* _Provided passage_

Ruby on Rails Monday, July 4, 2011

Unicode uses them to indicate to the application reading the text file
which order the following bytes are in. Since UTF-8 uses compound
characters to indicate the scary-high end of the unicode character
table (two bytes needed to encode some characters) the order that the
bits arrived in is of critical importance. Text files may be little-
endian or big-endian, and unless you know what order to expect, you
can't really know.

Walter

On Jul 4, 2011, at 3:02 AM, Sebastian wrote:

> Thank you for your reply!
>
> Stripping the first chars is possible of course, but I don't
> understand why these chars are there.
>
> It was working before! I could just upload the utf-8 csv and everthing
> was working great before. I don't really know what I changed that now
> these chars are appearing.
>
> Sebastian
>
> On 1 Jul., 15:12, Frederick Cheung <frederick.che...@gmail.com> wrote:
>> On Jul 1, 11:48 am, Sebastian <sebastian.go...@googlemail.com> wrote:
>>
>>> OK,
>>
>>> it was working perfectly when I just made sure that my csv file is
>>> in
>>> utf-8 encoding format.
>>
>>> I deleted some of my programm, so I had to write a lot of stuff
>>> again.
>>
>>> If I now upload a csv file which is in utf-8 format and then I have
>>> every time in the first row that the first three character are: \xEF
>>> \xBBxBF
>>
>> That's a utf BOM: a magic unicode character that tells whoever is
>> reading the stream what endianness is and also allows to tell UTF8
>> apart from utf16
>> You can safely strip them from the file.
>>
>>
>>
>>> I read that these is something about unicode and ordering, but i
>>> don't
>>> know where these hex chars come from.

Source records:

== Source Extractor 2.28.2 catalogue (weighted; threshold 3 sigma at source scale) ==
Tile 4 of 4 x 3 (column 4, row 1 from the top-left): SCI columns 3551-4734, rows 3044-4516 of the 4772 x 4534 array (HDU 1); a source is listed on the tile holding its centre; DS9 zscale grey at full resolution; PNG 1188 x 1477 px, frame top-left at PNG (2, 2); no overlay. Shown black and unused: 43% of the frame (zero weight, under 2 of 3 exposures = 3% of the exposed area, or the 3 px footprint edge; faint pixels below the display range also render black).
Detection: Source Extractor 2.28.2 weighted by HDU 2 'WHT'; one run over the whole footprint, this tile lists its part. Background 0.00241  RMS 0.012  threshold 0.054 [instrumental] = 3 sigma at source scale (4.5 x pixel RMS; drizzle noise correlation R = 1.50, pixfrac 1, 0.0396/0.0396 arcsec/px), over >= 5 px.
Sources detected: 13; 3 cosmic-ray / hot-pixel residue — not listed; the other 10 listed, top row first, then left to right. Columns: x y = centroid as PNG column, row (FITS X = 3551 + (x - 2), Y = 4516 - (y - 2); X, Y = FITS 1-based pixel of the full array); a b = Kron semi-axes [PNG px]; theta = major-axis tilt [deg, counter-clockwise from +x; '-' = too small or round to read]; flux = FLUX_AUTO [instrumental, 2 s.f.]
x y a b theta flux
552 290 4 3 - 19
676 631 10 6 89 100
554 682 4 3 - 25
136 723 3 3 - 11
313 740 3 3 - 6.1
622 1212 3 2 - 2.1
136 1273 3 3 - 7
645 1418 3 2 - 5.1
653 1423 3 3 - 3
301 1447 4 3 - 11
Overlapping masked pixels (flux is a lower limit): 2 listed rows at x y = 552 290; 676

* _Brief 1_
From the Ruby on Rails mailing-list text above, output the passage from "Ruby on Rails" up to and including "can't really know." without any changes.
* _Brief 2_
Render this sentence from the Ruby on Rails mailing-list text above into Spanish: "Text files may be little-endian or big-endian, and unless you know what order to expect, you can't really know."

* _Task solution 1_
Ruby on Rails Monday, July 4, 2011

Unicode uses them to indicate to the application reading the text file
which order the following bytes are in. Since UTF-8 uses compound
characters to indicate the scary-high end of the unicode character
table (two bytes needed to encode some characters) the order that the
bits arrived in is of critical importance. Text files may be little-
endian or big-endian, and unless you know what order to expect, you
can't really know.

* _Task solution 2_
Los archivos de texto pueden ser little-endian o big-endian, y a menos que sepas qué orden esperar, realmente no puedes saberlo.